▶ Try it
If a line in the records below contains the word "bacterias", copy it.

▶ Source data
*** Block opens ***

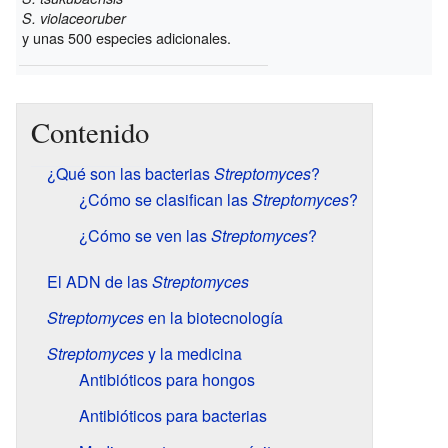
S. violaceoruber
y unas 500 especies adicionales.
Contenido
¿Qué son las bacterias
Streptomyces
?
¿Cómo se clasifican las
Streptomyces
?
¿Cómo se ven las
Streptomyces
?
El ADN de las
Streptomyces
Streptomyces
en la biotecnología
Streptomyces
y la medicina
Antibióticos para hongos
Antibióticos para bacterias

*** Block closes ***

▶ Written reply
¿Qué son las bacterias
Antibióticos para bacterias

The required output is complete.